Directions for this task
The entries are to be given back verbatim; no picture is to be copied.

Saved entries
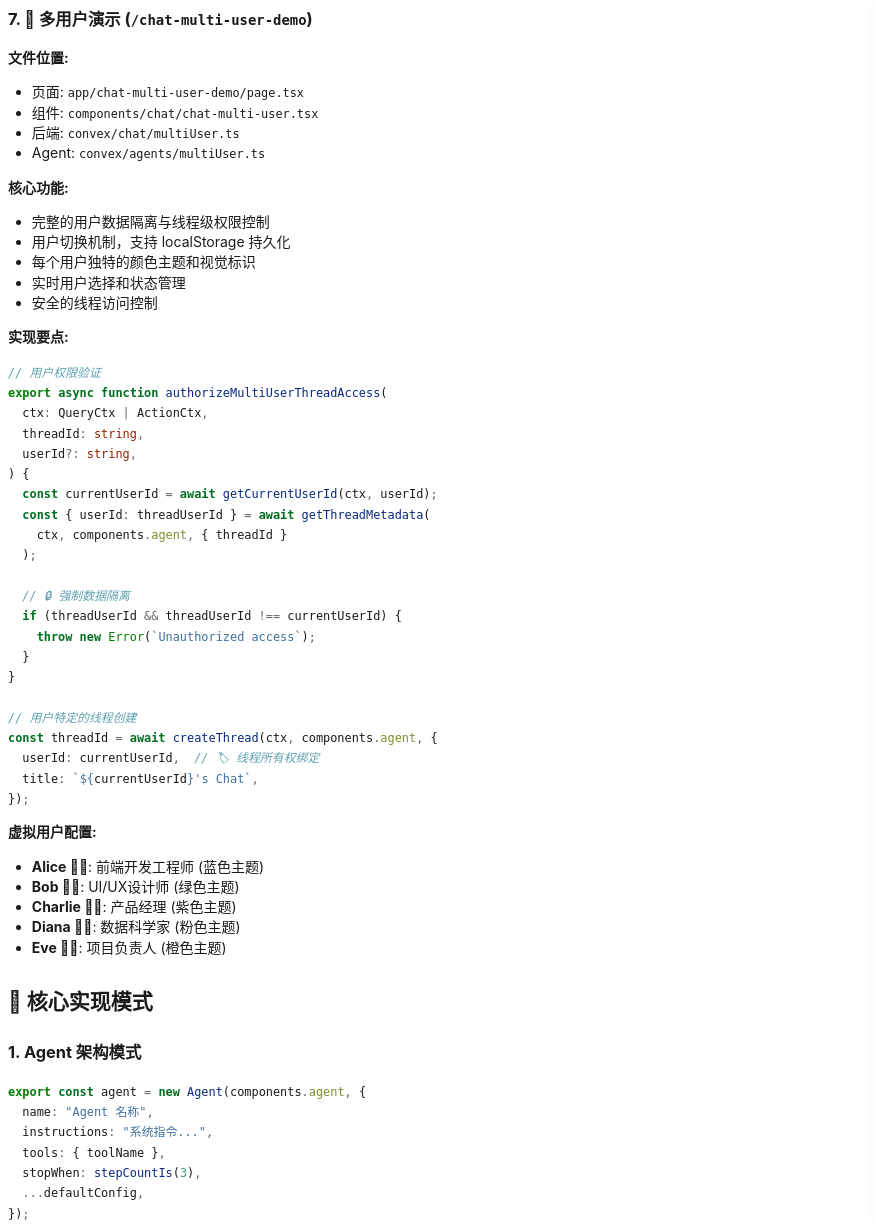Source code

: ### 7. 👥 多用户演示 (`/chat-multi-user-demo`)
**文件位置:**
- 页面: `app/chat-multi-user-demo/page.tsx`
- 组件: `components/chat/chat-multi-user.tsx`
- 后端: `convex/chat/multiUser.ts`
- Agent: `convex/agents/multiUser.ts`

**核心功能:**
- 完整的用户数据隔离与线程级权限控制
- 用户切换机制，支持 localStorage 持久化
- 每个用户独特的颜色主题和视觉标识
- 实时用户选择和状态管理
- 安全的线程访问控制

**实现要点:**
```typescript
// 用户权限验证
export async function authorizeMultiUserThreadAccess(
  ctx: QueryCtx | ActionCtx,
  threadId: string,
  userId?: string,
) {
  const currentUserId = await getCurrentUserId(ctx, userId);
  const { userId: threadUserId } = await getThreadMetadata(
    ctx, components.agent, { threadId }
  );
  
  // 🔒 强制数据隔离
  if (threadUserId && threadUserId !== currentUserId) {
    throw new Error(`Unauthorized access`);
  }
}

// 用户特定的线程创建
const threadId = await createThread(ctx, components.agent, {
  userId: currentUserId,  // 🏷️ 线程所有权绑定
  title: `${currentUserId}'s Chat`,
});
```

**虚拟用户配置:**
- **Alice 👩‍💻**: 前端开发工程师 (蓝色主题)
- **Bob 👨‍🎨**: UI/UX设计师 (绿色主题)
- **Charlie 🧑‍🎓**: 产品经理 (紫色主题)
- **Diana 👩‍🔬**: 数据科学家 (粉色主题)
- **Eve 🧑‍💼**: 项目负责人 (橙色主题)

## 🔧 核心实现模式

### 1. Agent 架构模式
```typescript
export const agent = new Agent(components.agent, {
  name: "Agent 名称",
  instructions: "系统指令...",
  tools: { toolName },
  stopWhen: stepCountIs(3),
  ...defaultConfig,
});
```
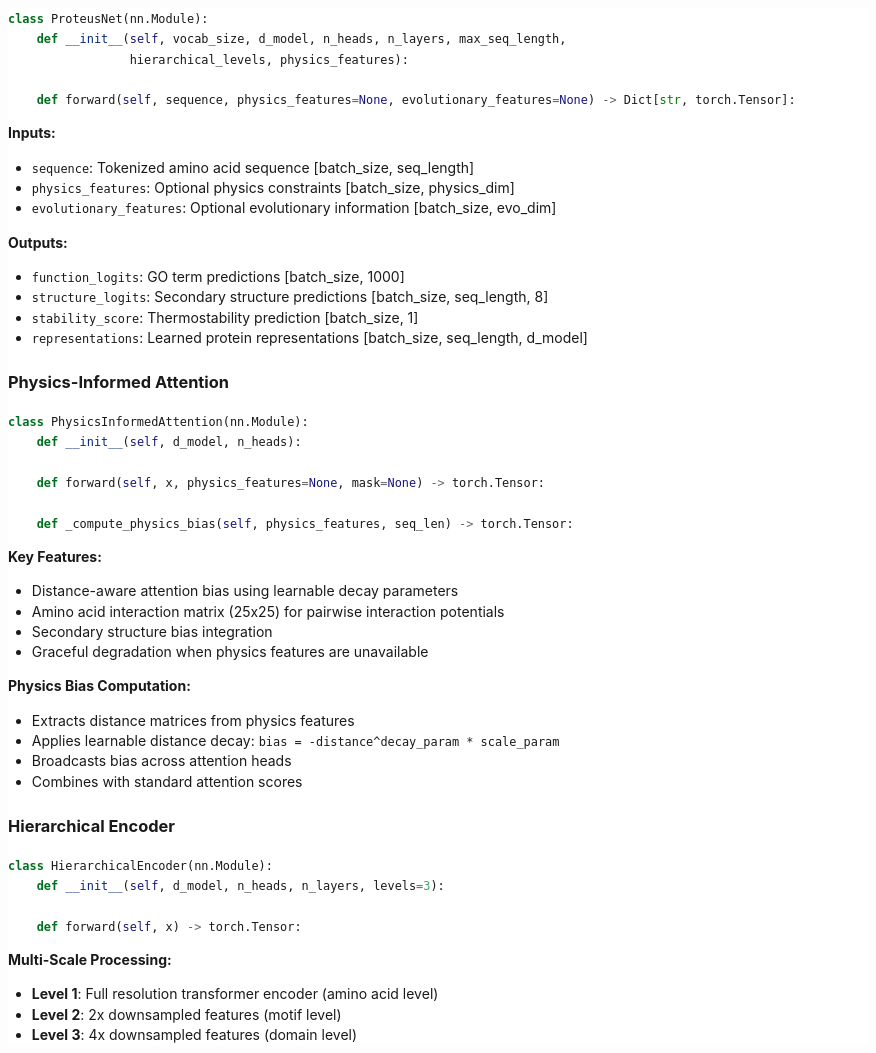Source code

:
 ```python
class ProteusNet(nn.Module):
    def __init__(self, vocab_size, d_model, n_heads, n_layers, max_seq_length, 
                 hierarchical_levels, physics_features):
    
    def forward(self, sequence, physics_features=None, evolutionary_features=None) -> Dict[str, torch.Tensor]:
```

**Inputs:**
- `sequence`: Tokenized amino acid sequence [batch_size, seq_length]
- `physics_features`: Optional physics constraints [batch_size, physics_dim]
- `evolutionary_features`: Optional evolutionary information [batch_size, evo_dim]

**Outputs:**
- `function_logits`: GO term predictions [batch_size, 1000]
- `structure_logits`: Secondary structure predictions [batch_size, seq_length, 8]
- `stability_score`: Thermostability prediction [batch_size, 1]
- `representations`: Learned protein representations [batch_size, seq_length, d_model]

### Physics-Informed Attention

```python
class PhysicsInformedAttention(nn.Module):
    def __init__(self, d_model, n_heads):
    
    def forward(self, x, physics_features=None, mask=None) -> torch.Tensor:
    
    def _compute_physics_bias(self, physics_features, seq_len) -> torch.Tensor:
```

**Key Features:**
- Distance-aware attention bias using learnable decay parameters
- Amino acid interaction matrix (25x25) for pairwise interaction potentials
- Secondary structure bias integration
- Graceful degradation when physics features are unavailable

**Physics Bias Computation:**
- Extracts distance matrices from physics features
- Applies learnable distance decay: `bias = -distance^decay_param * scale_param`
- Broadcasts bias across attention heads
- Combines with standard attention scores

### Hierarchical Encoder

```python
class HierarchicalEncoder(nn.Module):
    def __init__(self, d_model, n_heads, n_layers, levels=3):
    
    def forward(self, x) -> torch.Tensor:
```

**Multi-Scale Processing:**
- **Level 1**: Full resolution transformer encoder (amino acid level)
- **Level 2**: 2x downsampled features (motif level) 
- **Level 3**: 4x downsampled features (domain level)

Completed exercise
Source code

: ### 7. 👥 多用户演示 (`/chat-multi-user-demo`)
**文件位置:**
- 页面: `app/chat-multi-user-demo/page.tsx`
- 组件: `components/chat/chat-multi-user.tsx`
- 后端: `convex/chat/multiUser.ts`
- Agent: `convex/agents/multiUser.ts`

**核心功能:**
- 完整的用户数据隔离与线程级权限控制
- 用户切换机制，支持 localStorage 持久化
- 每个用户独特的颜色主题和视觉标识
- 实时用户选择和状态管理
- 安全的线程访问控制

**实现要点:**
```typescript
// 用户权限验证
export async function authorizeMultiUserThreadAccess(
  ctx: QueryCtx | ActionCtx,
  threadId: string,
  userId?: string,
) {
  const currentUserId = await getCurrentUserId(ctx, userId);
  const { userId: threadUserId } = await getThreadMetadata(
    ctx, components.agent, { threadId }
  );
  
  // 🔒 强制数据隔离
  if (threadUserId && threadUserId !== currentUserId) {
    throw new Error(`Unauthorized access`);
  }
}

// 用户特定的线程创建
const threadId = await createThread(ctx, components.agent, {
  userId: currentUserId,  // 🏷️ 线程所有权绑定
  title: `${currentUserId}'s Chat`,
});
```

**虚拟用户配置:**
- **Alice 👩‍💻**: 前端开发工程师 (蓝色主题)
- **Bob 👨‍🎨**: UI/UX设计师 (绿色主题)
- **Charlie 🧑‍🎓**: 产品经理 (紫色主题)
- **Diana 👩‍🔬**: 数据科学家 (粉色主题)
- **Eve 🧑‍💼**: 项目负责人 (橙色主题)

## 🔧 核心实现模式

### 1. Agent 架构模式
```typescript
export const agent = new Agent(components.agent, {
  name: "Agent 名称",
  instructions: "系统指令...",
  tools: { toolName },
  stopWhen: stepCountIs(3),
  ...defaultConfig,
});
```
Source code

:
 ```python
class ProteusNet(nn.Module):
    def __init__(self, vocab_size, d_model, n_heads, n_layers, max_seq_length, 
                 hierarchical_levels, physics_features):
    
    def forward(self, sequence, physics_features=None, evolutionary_features=None) -> Dict[str, torch.Tensor]:
```

**Inputs:**
- `sequence`: Tokenized amino acid sequence [batch_size, seq_length]
- `physics_features`: Optional physics constraints [batch_size, physics_dim]
- `evolutionary_features`: Optional evolutionary information [batch_size, evo_dim]

**Outputs:**
- `function_logits`: GO term predictions [batch_size, 1000]
- `structure_logits`: Secondary structure predictions [batch_size, seq_length, 8]
- `stability_score`: Thermostability prediction [batch_size, 1]
- `representations`: Learned protein representations [batch_size, seq_length, d_model]

### Physics-Informed Attention

```python
class PhysicsInformedAttention(nn.Module):
    def __init__(self, d_model, n_heads):
    
    def forward(self, x, physics_features=None, mask=None) -> torch.Tensor:
    
    def _compute_physics_bias(self, physics_features, seq_len) -> torch.Tensor:
```

**Key Features:**
- Distance-aware attention bias using learnable decay parameters
- Amino acid interaction matrix (25x25) for pairwise interaction potentials
- Secondary structure bias integration
- Graceful degradation when physics features are unavailable

**Physics Bias Computation:**
- Extracts distance matrices from physics features
- Applies learnable distance decay: `bias = -distance^decay_param * scale_param`
- Broadcasts bias across attention heads
- Combines with standard attention scores

### Hierarchical Encoder

```python
class HierarchicalEncoder(nn.Module):
    def __init__(self, d_model, n_heads, n_layers, levels=3):
    
    def forward(self, x) -> torch.Tensor:
```

**Multi-Scale Processing:**
- **Level 1**: Full resolution transformer encoder (amino acid level)
- **Level 2**: 2x downsampled features (motif level) 
- **Level 3**: 4x downsampled features (domain level)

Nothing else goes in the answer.